START Information given
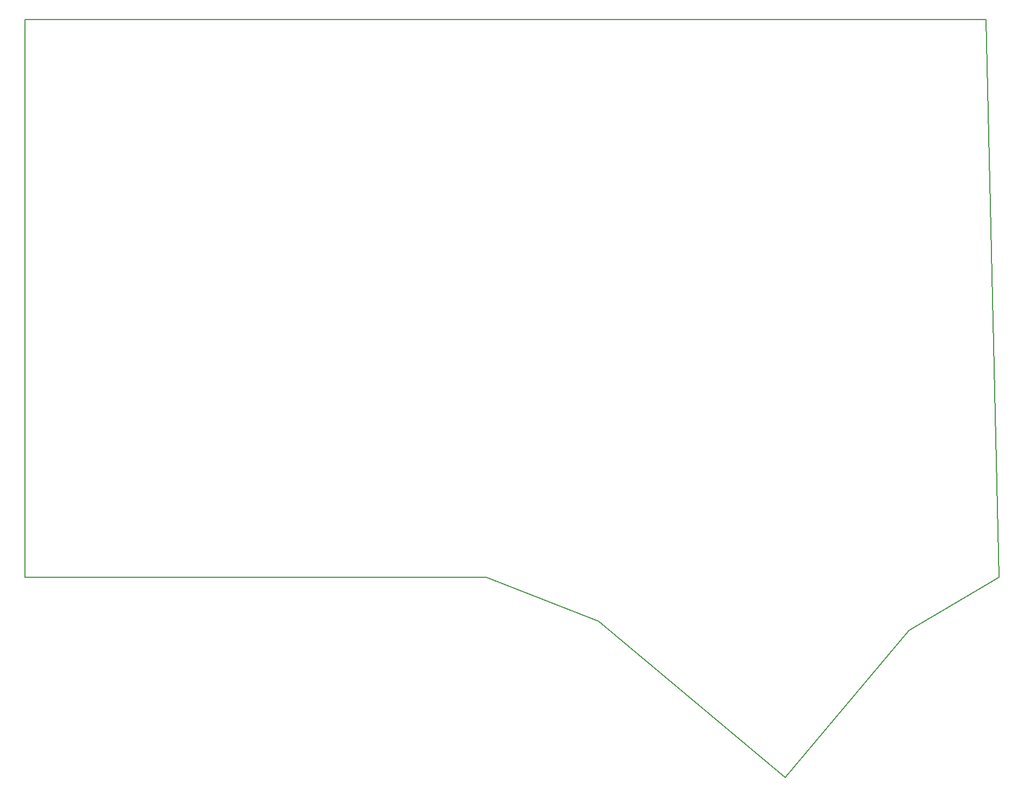
<source format=gbr>
%TF.GenerationSoftware,KiCad,Pcbnew,7.0.7-2.fc38*%
%TF.CreationDate,2023-08-26T22:09:36+08:00*%
%TF.ProjectId,split_keyboard_I,73706c69-745f-46b6-9579-626f6172645f,v1.0.0*%
%TF.SameCoordinates,Original*%
%TF.FileFunction,Profile,NP*%
%FSLAX46Y46*%
G04 Gerber Fmt 4.6, Leading zero omitted, Abs format (unit mm)*
G04 Created by KiCad (PCBNEW 7.0.7-2.fc38) date 2023-08-26 22:09:36*
%MOMM*%
%LPD*%
G01*
G04 APERTURE LIST*
%TA.AperFunction,Profile*%
%ADD10C,0.150000*%
%TD*%
G04 APERTURE END LIST*
D10*
X212000000Y-159500000D02*
X229545937Y-166358654D01*
X258655626Y-190784584D02*
X277939254Y-167803250D01*
X290000000Y-72500000D02*
X140000000Y-72500000D01*
X140000000Y-159500000D02*
X212000000Y-159500000D01*
X292000000Y-159500000D02*
X290000000Y-72500000D01*
X140000000Y-72500000D02*
X140000000Y-159500000D01*
X229545937Y-166358654D02*
X258655626Y-190784584D01*
X277939254Y-167803250D02*
X292000000Y-159500000D01*
M02*

</source>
END Information given
Above are some records; copy each line there that contains "Profile".

%TF.FileFunction,Profile,NP*%
%TA.AperFunction,Profile*%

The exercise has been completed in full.